Mandi Walls: Awesome. Sweet. Yeah, we’re always here, too. We love to talk to customers. Our team loves reaching out and helping our customers with stuff. Love to hear it.
Tim Armandpour: Thanks for having me, Mandi.
Mandi Walls: We’ll sign off now. We’ll wish everybody out there an uneventful day and we’ll be back in a couple of weeks. That does it for another installment of Page it to the Limit. We’d like to thank our sponsor, PagerDuty, for making this podcast possible. Remember to subscribe to this podcast if you like what you’ve heard. You can find our show notes at PageItToTheLimit.com, and you can reach us on Twitter at PageIt2TheLimit using the number two. Thank you so much for joining us, and remember, uneventful days are beautiful days.
Tim Armandpour is the Chief Technology Officer at PagerDuty, where he brings a 20-year history of applying technological innovation to maximize value to users. In his role, he leads the company’s long-term technology strategy for the PagerDuty Operations Cloud, architecture vision, security, and technology research to support corporate development.
Before joining PagerDuty, Tim led product management and engineering teams at Yapstone, a global payment solutions provider. He also led the global engineering teams at PayPal, delivering new product experiences across tablets, mobile devices, and the web. Prior to its acquisition by PayPal, he served as Vice President of Engineering at Zong.
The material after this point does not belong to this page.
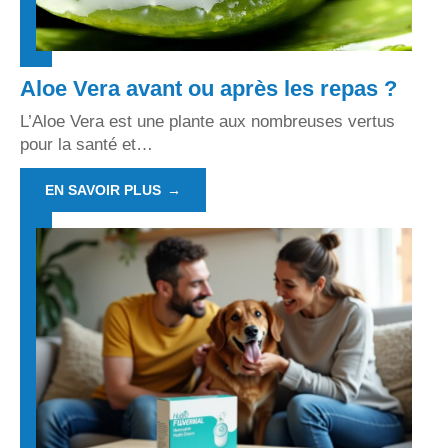
Aloe Vera avant ou après les repas ?
L’Aloe Vera est une plante aux nombreuses vertus
pour la santé et
…
EN SAVOIR PLUS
Tim began his career in 1999 as a Lead Engineer with Yodlee.
Tim holds a bachelor’s degree in computer science from the University of California, San Diego. He also holds four U.S. patents.
Mandi Walls is a DevOps Advocate at PagerDuty. For PagerDuty, she helps organizations along their IT Modernization journey. Prior to PagerDuty, she worked at Chef Software and AOL. She is an international speaker on DevOps topics and the author of the whitepaper “Building A DevOps Culture”, published by O’Reilly.